TASK DATA >>

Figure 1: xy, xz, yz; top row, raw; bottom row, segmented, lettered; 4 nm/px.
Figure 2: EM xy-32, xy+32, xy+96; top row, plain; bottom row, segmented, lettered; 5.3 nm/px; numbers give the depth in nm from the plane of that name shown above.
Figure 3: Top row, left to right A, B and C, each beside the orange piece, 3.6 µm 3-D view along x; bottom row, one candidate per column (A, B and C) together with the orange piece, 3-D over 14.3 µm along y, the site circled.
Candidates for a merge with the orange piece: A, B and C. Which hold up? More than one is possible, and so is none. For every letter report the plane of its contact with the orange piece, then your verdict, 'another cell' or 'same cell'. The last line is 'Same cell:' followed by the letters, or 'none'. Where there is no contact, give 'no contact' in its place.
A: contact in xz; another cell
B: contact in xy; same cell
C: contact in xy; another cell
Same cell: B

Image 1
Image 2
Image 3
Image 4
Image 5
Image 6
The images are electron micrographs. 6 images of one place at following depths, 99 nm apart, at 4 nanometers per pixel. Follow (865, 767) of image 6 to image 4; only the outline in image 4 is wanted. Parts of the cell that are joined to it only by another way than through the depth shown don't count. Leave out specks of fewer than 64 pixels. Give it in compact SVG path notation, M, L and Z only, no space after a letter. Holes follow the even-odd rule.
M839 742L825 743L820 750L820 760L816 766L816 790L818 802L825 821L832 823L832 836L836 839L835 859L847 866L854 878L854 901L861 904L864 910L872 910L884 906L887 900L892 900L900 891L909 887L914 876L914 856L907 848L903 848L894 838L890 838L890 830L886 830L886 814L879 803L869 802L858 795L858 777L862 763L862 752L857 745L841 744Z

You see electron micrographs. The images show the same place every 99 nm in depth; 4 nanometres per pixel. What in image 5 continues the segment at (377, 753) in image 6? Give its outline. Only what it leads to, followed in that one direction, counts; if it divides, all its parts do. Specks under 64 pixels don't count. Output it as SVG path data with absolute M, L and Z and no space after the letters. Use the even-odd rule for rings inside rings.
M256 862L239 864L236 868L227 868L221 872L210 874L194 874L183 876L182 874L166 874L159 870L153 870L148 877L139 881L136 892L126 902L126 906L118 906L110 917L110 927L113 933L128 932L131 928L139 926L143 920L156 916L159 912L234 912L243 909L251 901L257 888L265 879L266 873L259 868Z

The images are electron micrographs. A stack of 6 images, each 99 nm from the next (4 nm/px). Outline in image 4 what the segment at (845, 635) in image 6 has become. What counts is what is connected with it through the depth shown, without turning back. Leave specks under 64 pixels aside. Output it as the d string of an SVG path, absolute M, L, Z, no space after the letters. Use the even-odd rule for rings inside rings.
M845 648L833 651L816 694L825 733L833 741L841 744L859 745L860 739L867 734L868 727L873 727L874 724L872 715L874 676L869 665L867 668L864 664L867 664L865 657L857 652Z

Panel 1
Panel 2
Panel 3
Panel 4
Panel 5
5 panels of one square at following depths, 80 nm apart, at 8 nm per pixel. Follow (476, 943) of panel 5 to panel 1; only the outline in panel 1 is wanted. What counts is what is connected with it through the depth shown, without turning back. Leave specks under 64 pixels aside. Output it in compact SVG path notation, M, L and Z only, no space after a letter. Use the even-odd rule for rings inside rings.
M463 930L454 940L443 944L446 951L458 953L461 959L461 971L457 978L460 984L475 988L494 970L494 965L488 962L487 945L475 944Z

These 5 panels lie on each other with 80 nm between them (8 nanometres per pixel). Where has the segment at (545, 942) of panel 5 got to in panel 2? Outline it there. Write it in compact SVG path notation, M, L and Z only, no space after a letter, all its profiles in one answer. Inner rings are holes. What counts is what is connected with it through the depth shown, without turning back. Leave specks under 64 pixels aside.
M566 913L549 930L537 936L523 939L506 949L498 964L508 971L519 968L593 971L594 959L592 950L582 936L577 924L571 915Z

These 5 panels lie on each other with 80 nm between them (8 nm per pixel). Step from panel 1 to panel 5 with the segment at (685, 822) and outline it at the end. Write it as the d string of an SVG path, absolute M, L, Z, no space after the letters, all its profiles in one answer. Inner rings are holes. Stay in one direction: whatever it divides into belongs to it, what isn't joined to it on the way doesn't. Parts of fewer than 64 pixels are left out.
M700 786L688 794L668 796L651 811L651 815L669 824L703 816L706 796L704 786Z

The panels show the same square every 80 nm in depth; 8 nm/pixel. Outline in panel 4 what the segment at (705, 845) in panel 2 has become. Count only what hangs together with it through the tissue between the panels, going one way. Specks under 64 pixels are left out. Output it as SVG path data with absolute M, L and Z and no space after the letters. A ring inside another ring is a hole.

EXERCISE PROMPT >>
Give back every line of the listing where the word "bottom" shows up.

ANSWER SECTION >>
Figure 1: xy, xz, yz; top row, raw; bottom row, segmented, lettered; 4 nm/px.
Figure 2: EM xy-32, xy+32, xy+96; top row, plain; bottom row, segmented, lettered; 5.3 nm/px; numbers give the depth in nm from the plane of that name shown above.
Figure 3: Top row, left to right A, B and C, each beside the orange piece, 3.6 µm 3-D view along x; bottom row, one candidate per column (A, B and C) together with the orange piece, 3-D over 14.3 µm along y, the site circled.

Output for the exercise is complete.